Base training is a method for any routine runner looking to improve fitness, strength, and endurance while decreasing risk of injury.
Get the Gear
You will also want to choose the right gear for your practice. You want something that won’t wear out but also something that won’t break the bank, especially if you’re new to the routine. It’s important to know how to pick and choose the best gear for you, rather than just knowing what gear is “in” this season. That way you have tools to choose the right running swag for life.
Plan the Time
Picking up a new daily routine can be tough to plan for you. You might have no trouble making time when you are starting out, but it’s tough to squeeze in a run 3-4 times per week (and that’s just for starters)! For building habits, I love the advice of personal development coach and author Jeff Olsen. Olsen’s book “The Slight Edge” proposes a method which turns simple disciplines into large-scale change. [1] In the book, Olsen illustrates the power of starting with just 3 minutes of exercise per day and building up gradually, one minute at a time over many days, to eventually become a fitness buff. The concept of the slight edge is to start small and make incremental baby steps toward your goal and, with time, you can accomplish anything: even marathon-running success!
All About That Base
In order to run a healthy and successful training plan through its entirety, it’s important to have healthy muscles, bones, tendons, and cardiovascular system as a foundation. Just like you wouldn’t build a house on a weak foundation, you also wouldn’t want to build your running practice on one.

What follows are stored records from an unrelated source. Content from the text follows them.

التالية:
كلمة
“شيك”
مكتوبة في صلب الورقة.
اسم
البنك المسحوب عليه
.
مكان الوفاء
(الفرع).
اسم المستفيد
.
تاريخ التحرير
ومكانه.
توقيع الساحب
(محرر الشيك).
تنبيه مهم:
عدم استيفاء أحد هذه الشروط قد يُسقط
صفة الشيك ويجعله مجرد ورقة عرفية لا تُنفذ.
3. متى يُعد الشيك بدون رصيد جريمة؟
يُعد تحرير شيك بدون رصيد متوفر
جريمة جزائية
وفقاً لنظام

So…It’s all about that base.
“Base Training” is a method of exercise developed by Olympic coach Arthur Lyniard. Lydiard’s method won his athletes six gold medals at the 1960 and 1964 Olympics and influenced how coaches train distance runners worldwide. The method has since been expanded by a more recent proponent of the practice: “World’s Best Coach,” Olympic medalist, and professor Jack Daniels. [2] Daniels also refers to Base Training as “Phase One” or “Early Season” running (other phases of training in this model include Phase 2: Speed, Strength, and Running Economy training, Phase 3: High intensity training, and Phase 4: Tapering and Peaking).
Building the Running Plan
The key to successful base running is to build up intensity without burning out. There are many factors that may contribute to burnout, but for now, we will just focus on wrangling physiological strain. For best results, the typical duration of the base plan should be 6 – 9 weeks and should begin prior to starting your race-specific training.
Where you start with your plan depends on your current fitness level. In order to avoid over-exertion, you will start with easy-pace runs/walks and work your way up to incorporating cross training. The purpose of this base-phase of training is to maximize aerobic potential before implementing anaerobic exercises.
Follow these basic steps to build up your foundation:
Before you start:
Set yourself up for a successful and consistent running practice.
STEP 1:
Run/walk 3 miles every other day, 3-4 days per week.
STEP 2:
Add additional days per week until you run 3-5 miles per run, 5-7 days per week.
STEP 3:
Gradually increase the mileage of every 3rd or 4th run.
STEP 4:
Add Runs of Quality (higher intensity workouts) 1-3x per week
STEP 5:
Add secondary runs (doubles) to your schedule
STEP 6:
Increase the duration of your secondary runs
Looking for even more nitty-gritty details of my favorite adaptation of the base training plan? Dig into Mike Kessler’s Running Order of Operations. [3]
Or are you already a seasoned runner and looking for another fully prescribed guide? Best to try the plan offered by Coach Jenny Hadfield of Runner’s World. [4]
Your Base Doesn’t End with the Training Plan
Once you’ve mastered this stage, you’ll incorporate other tools of Daniels’ running philosophy, through the four phases. With all of these tools in your arsenal, you’re bound to rock not only your races but all of the runs that get you there!
References:
[1] Olson, J. (2005). The Slight Edge: Turning Simple Disciplines Into Massive Success. Austin, TX: Greenleaf Book Group Press.
[2] ‘World’s Best Coach’ joins Center for High Altitude Training” (Press release). 2005-03-24. Retrieved 2017-02-09.
[3] Mike Kessler, Running Order of Operations – How Far? How Fast? How Often? A Guide to Frequency, Intensity, and Volume. 2015-01. Retrieved 2017-02-09.
[4] Jenny Hadfield, How Do I Build a Training Base? A strong foundation can enhance your race training. 2015-06-10. Retrieved 2017-02-09.